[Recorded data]
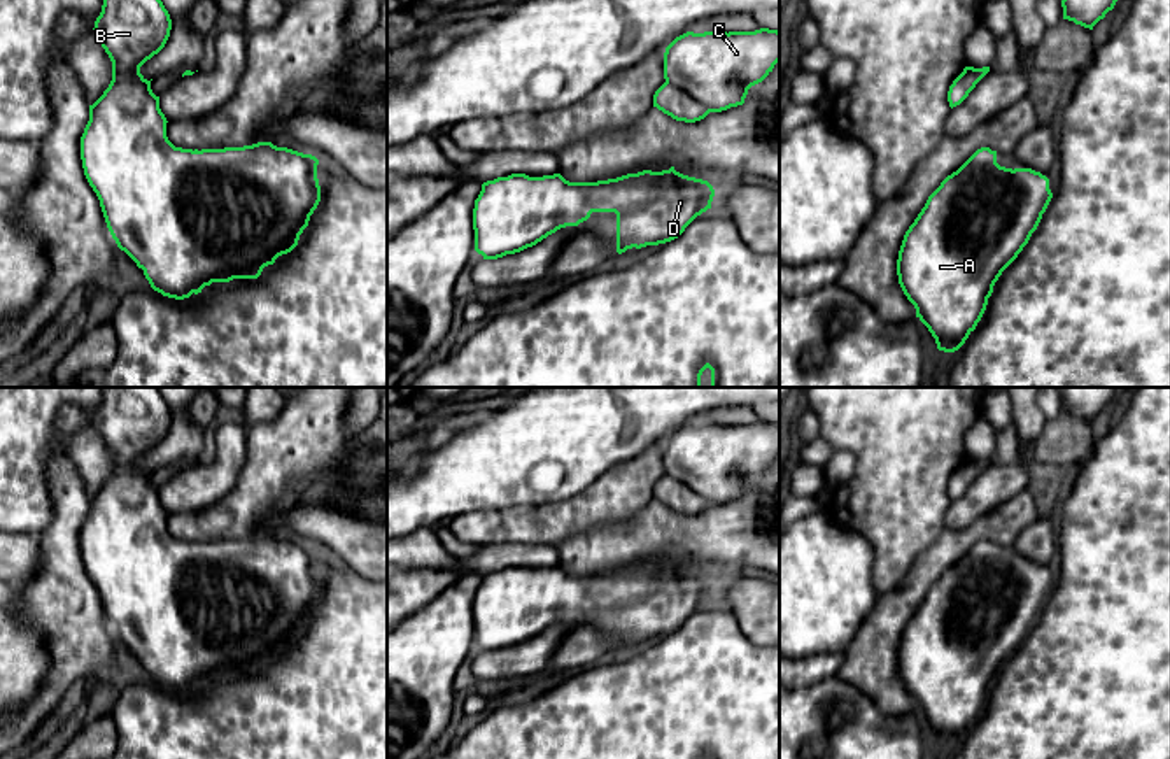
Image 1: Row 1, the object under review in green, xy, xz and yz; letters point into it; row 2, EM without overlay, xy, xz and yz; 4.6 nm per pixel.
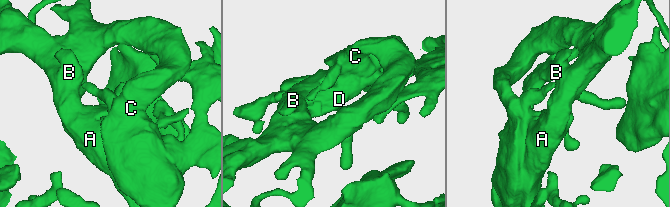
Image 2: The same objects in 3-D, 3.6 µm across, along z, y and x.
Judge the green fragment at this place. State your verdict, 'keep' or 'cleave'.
keep

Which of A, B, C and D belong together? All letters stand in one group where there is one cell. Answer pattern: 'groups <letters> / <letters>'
groups A B C D

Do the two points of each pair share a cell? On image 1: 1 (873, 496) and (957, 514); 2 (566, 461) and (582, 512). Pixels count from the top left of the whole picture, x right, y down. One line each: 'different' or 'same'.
1: different
2: different

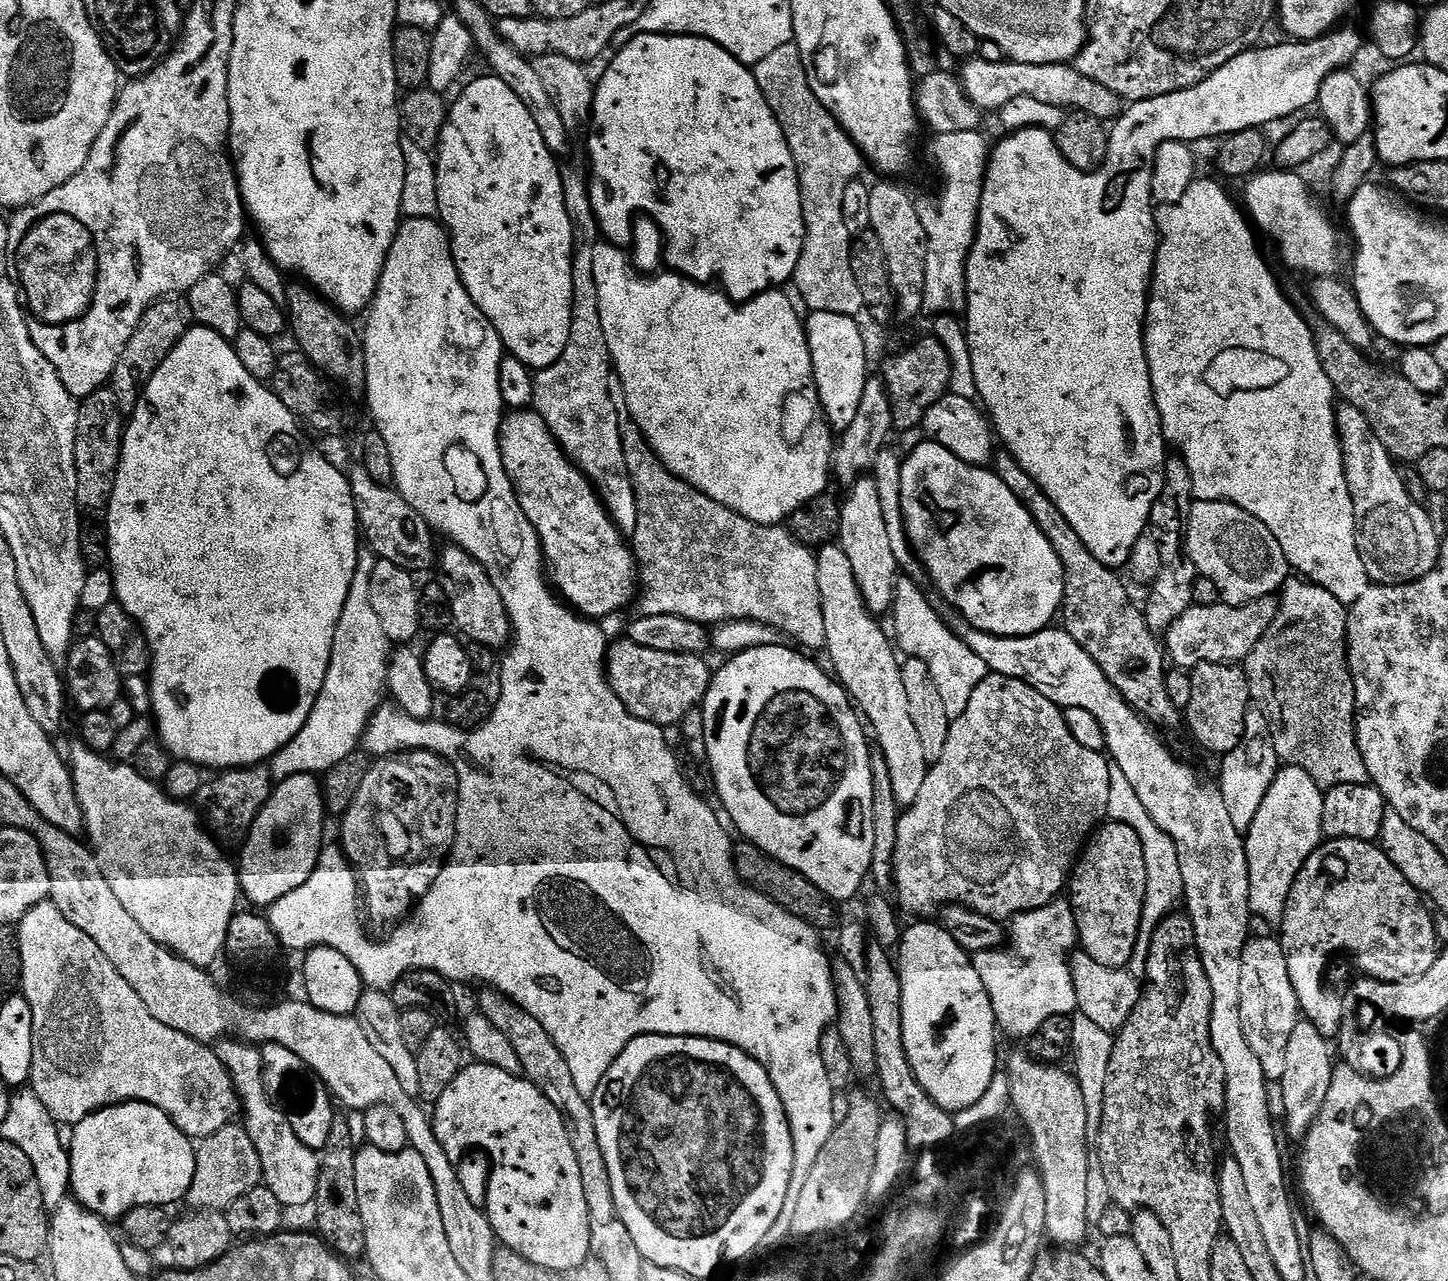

> **YOUR GOAL**
If a line falls between the one containing "Do the two points" and the last line of the entries above, both included, reproduce it exactly; leave the pictures out.

> **FINISHED TASK**
Do the two points of each pair share a cell? On image 1: 1 (873, 496) and (957, 514); 2 (566, 461) and (582, 512). Pixels count from the top left of the whole picture, x right, y down. One line each: 'different' or 'same'.
1: different
2: different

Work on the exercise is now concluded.